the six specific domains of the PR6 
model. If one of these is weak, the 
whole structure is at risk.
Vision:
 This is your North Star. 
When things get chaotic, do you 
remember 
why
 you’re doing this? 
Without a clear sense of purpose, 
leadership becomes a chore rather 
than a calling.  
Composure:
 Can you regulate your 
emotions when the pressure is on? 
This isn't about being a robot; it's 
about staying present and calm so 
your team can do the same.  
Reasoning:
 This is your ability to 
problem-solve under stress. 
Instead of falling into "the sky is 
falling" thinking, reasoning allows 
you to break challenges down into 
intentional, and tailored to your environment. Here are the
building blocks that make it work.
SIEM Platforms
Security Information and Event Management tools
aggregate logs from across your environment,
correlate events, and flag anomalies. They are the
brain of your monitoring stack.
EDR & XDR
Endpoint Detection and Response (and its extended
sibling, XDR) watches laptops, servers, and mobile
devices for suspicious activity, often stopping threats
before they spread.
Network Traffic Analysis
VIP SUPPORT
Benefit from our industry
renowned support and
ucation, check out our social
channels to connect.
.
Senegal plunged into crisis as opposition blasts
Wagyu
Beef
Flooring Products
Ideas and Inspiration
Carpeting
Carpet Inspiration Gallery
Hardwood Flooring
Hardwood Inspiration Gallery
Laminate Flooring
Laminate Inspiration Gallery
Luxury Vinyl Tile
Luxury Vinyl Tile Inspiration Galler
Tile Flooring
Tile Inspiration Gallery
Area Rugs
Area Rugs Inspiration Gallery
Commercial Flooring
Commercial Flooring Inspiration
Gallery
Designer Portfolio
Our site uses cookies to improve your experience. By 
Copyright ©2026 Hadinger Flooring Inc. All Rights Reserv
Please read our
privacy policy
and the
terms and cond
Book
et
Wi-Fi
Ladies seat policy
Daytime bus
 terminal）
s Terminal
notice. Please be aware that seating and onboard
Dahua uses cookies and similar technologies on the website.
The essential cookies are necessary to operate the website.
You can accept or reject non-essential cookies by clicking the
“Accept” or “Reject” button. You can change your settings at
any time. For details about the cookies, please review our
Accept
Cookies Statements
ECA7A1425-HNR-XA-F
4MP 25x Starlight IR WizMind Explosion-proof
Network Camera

● **Job item**
Each line of the records, from the opening one through the line holding "before they spread.", should be restated word for word, with nothing else in the answer.

● **Exercise solution**
the six specific domains of the PR6 
model. If one of these is weak, the 
whole structure is at risk.
Vision:
 This is your North Star. 
When things get chaotic, do you 
remember 
why
 you’re doing this? 
Without a clear sense of purpose, 
leadership becomes a chore rather 
than a calling.  
Composure:
 Can you regulate your 
emotions when the pressure is on? 
This isn't about being a robot; it's 
about staying present and calm so 
your team can do the same.  
Reasoning:
 This is your ability to 
problem-solve under stress. 
Instead of falling into "the sky is 
falling" thinking, reasoning allows 
you to break challenges down into 
intentional, and tailored to your environment. Here are the
building blocks that make it work.
SIEM Platforms
Security Information and Event Management tools
aggregate logs from across your environment,
correlate events, and flag anomalies. They are the
brain of your monitoring stack.
EDR & XDR
Endpoint Detection and Response (and its extended
sibling, XDR) watches laptops, servers, and mobile
devices for suspicious activity, often stopping threats
before they spread.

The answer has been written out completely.